AIM OF THE TASK —
Copy out, without any change, the lines of the items below, from the line containing "pose: elev=295.8 azim=99.7" up to and including the line containing "Dot at: (217, 177)".

RECORDS FOR THIS EXERCISE —
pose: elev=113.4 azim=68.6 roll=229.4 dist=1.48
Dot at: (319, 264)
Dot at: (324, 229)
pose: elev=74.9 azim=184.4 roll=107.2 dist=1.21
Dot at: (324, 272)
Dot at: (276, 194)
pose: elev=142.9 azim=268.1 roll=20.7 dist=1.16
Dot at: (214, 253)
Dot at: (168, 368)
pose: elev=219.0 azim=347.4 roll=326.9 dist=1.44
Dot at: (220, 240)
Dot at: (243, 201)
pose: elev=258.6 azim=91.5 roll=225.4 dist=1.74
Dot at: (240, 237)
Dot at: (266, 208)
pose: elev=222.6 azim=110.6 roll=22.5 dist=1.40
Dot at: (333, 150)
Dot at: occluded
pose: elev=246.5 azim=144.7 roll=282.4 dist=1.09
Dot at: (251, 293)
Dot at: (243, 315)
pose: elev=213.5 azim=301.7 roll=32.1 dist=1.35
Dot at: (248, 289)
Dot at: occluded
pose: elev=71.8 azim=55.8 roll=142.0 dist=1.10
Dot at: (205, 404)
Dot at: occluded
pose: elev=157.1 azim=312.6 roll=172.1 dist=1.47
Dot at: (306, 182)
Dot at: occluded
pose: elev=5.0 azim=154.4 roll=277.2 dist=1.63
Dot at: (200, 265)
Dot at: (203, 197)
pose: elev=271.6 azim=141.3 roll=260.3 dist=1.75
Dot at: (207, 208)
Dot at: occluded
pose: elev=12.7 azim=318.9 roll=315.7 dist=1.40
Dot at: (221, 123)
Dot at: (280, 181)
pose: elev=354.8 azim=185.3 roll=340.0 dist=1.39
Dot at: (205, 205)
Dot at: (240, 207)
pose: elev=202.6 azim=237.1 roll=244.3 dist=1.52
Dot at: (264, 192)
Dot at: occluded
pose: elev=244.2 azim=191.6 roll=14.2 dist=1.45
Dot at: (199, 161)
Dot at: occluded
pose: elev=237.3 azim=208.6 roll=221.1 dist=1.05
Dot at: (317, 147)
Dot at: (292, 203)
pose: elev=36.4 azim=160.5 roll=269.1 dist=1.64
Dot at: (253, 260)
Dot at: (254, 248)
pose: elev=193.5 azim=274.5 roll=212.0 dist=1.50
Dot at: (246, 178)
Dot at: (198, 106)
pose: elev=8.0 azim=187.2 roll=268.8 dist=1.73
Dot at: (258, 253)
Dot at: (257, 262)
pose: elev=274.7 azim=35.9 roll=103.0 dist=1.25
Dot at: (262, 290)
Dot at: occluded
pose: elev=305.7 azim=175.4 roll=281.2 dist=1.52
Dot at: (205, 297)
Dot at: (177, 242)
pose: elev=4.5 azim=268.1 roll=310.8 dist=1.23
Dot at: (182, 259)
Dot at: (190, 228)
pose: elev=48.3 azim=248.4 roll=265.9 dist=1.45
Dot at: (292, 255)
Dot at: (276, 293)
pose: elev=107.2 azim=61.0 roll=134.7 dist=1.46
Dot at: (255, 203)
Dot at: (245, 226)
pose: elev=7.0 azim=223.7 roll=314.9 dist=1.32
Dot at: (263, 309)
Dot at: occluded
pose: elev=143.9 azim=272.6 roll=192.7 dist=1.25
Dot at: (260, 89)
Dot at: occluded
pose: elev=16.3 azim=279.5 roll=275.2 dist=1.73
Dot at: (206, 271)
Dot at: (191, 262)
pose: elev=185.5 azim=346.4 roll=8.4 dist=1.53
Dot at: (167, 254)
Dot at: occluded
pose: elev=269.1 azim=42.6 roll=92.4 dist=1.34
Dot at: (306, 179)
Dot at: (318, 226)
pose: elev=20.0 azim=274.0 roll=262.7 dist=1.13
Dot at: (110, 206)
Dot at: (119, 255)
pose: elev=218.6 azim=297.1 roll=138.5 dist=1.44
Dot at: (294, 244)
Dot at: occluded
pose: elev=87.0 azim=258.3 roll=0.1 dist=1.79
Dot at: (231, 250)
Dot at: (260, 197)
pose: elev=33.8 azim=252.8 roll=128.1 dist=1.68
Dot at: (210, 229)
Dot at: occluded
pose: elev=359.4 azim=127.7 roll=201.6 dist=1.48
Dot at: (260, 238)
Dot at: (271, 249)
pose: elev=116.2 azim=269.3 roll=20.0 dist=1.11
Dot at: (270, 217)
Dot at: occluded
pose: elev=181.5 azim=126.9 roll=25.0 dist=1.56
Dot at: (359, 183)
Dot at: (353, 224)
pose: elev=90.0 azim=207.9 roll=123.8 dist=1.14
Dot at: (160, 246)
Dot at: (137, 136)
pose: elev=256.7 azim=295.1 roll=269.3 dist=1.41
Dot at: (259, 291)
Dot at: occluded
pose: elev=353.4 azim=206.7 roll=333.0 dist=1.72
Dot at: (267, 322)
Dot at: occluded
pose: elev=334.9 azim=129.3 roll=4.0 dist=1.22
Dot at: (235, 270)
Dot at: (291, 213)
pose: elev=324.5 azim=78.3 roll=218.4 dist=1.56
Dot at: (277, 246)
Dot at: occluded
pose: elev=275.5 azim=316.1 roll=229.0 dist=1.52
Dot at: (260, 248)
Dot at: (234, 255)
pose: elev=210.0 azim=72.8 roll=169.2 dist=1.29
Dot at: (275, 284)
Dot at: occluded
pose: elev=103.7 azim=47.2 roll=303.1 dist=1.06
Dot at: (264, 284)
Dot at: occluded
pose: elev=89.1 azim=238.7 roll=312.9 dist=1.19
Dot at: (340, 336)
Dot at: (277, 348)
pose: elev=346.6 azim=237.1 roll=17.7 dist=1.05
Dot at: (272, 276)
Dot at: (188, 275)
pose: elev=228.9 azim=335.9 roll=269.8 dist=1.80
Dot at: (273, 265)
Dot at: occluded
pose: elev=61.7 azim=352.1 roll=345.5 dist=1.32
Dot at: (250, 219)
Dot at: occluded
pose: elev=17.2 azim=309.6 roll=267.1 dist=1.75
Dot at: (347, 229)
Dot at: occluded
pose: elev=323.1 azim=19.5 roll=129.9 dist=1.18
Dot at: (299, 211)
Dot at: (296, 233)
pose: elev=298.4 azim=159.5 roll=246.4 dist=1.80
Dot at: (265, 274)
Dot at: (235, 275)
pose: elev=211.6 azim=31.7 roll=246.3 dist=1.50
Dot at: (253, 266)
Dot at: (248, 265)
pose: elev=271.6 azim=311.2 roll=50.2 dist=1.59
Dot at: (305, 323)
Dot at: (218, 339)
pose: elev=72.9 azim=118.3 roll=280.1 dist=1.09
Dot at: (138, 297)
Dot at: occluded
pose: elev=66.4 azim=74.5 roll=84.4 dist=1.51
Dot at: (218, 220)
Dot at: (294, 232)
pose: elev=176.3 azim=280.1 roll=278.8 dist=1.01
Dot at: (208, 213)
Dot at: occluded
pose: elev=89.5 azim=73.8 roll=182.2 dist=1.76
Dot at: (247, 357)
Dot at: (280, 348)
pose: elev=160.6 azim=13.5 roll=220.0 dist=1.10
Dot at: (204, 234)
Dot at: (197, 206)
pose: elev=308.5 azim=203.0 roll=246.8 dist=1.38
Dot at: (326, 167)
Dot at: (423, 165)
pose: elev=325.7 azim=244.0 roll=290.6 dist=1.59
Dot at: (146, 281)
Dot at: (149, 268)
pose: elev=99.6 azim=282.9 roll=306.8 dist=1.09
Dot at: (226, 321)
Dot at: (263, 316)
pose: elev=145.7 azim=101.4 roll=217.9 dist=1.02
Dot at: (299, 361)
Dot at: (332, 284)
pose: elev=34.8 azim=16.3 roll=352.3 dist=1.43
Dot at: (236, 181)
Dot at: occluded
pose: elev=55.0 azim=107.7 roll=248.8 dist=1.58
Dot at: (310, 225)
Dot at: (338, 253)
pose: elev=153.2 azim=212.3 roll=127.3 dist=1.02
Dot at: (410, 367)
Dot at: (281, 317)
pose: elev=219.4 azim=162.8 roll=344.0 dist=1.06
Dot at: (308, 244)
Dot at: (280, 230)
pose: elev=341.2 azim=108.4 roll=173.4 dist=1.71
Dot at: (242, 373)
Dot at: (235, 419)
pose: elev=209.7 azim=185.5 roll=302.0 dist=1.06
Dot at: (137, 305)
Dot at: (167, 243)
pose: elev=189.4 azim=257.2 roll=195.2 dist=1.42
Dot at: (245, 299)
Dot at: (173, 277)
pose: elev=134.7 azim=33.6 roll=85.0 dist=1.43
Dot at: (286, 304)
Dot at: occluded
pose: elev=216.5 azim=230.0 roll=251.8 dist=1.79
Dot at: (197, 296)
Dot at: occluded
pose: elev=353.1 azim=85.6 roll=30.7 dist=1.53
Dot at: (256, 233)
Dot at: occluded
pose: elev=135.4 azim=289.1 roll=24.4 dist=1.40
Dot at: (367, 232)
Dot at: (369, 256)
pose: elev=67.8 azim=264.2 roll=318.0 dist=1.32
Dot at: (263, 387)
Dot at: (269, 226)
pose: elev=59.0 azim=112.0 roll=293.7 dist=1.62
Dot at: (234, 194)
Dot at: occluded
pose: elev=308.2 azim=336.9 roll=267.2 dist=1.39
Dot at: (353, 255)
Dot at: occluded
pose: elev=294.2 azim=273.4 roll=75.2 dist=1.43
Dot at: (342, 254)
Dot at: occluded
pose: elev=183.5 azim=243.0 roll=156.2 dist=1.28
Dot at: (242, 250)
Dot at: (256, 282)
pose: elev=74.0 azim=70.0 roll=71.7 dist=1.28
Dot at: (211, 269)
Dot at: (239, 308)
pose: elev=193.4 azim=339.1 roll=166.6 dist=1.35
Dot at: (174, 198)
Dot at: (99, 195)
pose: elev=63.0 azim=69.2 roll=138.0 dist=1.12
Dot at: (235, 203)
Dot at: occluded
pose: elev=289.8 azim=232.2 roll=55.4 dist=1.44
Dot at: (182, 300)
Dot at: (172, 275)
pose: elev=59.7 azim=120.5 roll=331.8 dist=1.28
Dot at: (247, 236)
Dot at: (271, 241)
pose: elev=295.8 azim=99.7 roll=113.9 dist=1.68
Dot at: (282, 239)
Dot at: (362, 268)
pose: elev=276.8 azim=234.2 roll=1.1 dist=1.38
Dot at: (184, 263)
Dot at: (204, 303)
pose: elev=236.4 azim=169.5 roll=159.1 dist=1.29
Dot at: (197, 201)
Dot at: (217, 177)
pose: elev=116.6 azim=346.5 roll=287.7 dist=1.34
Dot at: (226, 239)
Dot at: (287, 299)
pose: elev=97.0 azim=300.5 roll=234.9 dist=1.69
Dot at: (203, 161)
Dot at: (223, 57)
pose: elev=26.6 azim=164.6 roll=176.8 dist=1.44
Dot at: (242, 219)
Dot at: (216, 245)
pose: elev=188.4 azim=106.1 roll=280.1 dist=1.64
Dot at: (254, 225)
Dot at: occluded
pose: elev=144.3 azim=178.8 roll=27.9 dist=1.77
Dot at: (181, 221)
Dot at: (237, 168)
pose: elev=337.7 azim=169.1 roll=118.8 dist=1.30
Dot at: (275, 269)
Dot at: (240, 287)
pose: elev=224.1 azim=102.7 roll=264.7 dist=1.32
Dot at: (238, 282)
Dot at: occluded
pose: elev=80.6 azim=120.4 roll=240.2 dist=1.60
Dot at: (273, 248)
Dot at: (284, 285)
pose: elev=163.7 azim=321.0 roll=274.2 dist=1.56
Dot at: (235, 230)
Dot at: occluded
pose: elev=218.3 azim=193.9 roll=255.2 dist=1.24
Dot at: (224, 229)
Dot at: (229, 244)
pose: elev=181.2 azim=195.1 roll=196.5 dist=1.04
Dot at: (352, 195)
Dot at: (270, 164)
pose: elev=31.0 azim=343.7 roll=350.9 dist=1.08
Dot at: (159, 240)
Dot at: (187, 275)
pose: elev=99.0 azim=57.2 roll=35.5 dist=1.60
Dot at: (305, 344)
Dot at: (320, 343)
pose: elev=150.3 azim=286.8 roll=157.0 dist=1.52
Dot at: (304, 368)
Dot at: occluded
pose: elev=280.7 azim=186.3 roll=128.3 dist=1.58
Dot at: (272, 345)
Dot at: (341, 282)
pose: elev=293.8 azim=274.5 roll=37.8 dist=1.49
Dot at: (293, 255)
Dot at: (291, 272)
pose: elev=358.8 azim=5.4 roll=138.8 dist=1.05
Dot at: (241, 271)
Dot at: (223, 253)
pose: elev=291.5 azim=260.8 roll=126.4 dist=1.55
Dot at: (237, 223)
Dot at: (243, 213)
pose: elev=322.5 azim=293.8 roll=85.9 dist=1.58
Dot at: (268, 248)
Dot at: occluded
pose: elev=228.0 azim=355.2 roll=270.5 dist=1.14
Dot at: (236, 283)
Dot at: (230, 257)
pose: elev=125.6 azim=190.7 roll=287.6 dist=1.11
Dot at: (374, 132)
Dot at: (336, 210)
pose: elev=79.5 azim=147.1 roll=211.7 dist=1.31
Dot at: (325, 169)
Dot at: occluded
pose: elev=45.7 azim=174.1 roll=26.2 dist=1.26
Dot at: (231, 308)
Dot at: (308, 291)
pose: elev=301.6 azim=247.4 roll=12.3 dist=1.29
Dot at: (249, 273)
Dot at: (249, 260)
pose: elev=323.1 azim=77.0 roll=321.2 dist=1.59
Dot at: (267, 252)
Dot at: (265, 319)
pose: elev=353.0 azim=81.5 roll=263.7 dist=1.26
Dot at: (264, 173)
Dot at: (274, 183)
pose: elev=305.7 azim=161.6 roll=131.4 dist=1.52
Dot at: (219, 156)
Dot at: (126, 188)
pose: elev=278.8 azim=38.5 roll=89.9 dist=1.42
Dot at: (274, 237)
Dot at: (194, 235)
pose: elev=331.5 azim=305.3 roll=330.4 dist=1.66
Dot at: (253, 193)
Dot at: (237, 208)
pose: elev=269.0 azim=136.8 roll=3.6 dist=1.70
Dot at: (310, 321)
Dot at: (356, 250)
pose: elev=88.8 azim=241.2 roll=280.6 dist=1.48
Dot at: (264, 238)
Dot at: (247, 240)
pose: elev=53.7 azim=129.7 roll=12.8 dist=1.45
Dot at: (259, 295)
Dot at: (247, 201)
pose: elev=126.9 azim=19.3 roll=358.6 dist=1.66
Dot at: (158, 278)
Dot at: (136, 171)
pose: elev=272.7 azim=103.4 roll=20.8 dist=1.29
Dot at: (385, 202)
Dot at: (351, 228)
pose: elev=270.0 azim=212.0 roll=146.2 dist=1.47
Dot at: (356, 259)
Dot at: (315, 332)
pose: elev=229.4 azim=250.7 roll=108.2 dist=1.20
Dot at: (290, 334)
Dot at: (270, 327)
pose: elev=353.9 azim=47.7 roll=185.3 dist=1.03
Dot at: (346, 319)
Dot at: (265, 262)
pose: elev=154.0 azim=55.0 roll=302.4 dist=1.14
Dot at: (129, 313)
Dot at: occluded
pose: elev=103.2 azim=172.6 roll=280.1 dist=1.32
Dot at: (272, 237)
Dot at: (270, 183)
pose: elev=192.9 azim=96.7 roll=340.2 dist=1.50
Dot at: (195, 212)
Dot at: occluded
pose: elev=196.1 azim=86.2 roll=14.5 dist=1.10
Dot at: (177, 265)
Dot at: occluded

WRITTEN ANSWER —
pose: elev=295.8 azim=99.7 roll=113.9 dist=1.68
Dot at: (282, 239)
Dot at: (362, 268)
pose: elev=276.8 azim=234.2 roll=1.1 dist=1.38
Dot at: (184, 263)
Dot at: (204, 303)
pose: elev=236.4 azim=169.5 roll=159.1 dist=1.29
Dot at: (197, 201)
Dot at: (217, 177)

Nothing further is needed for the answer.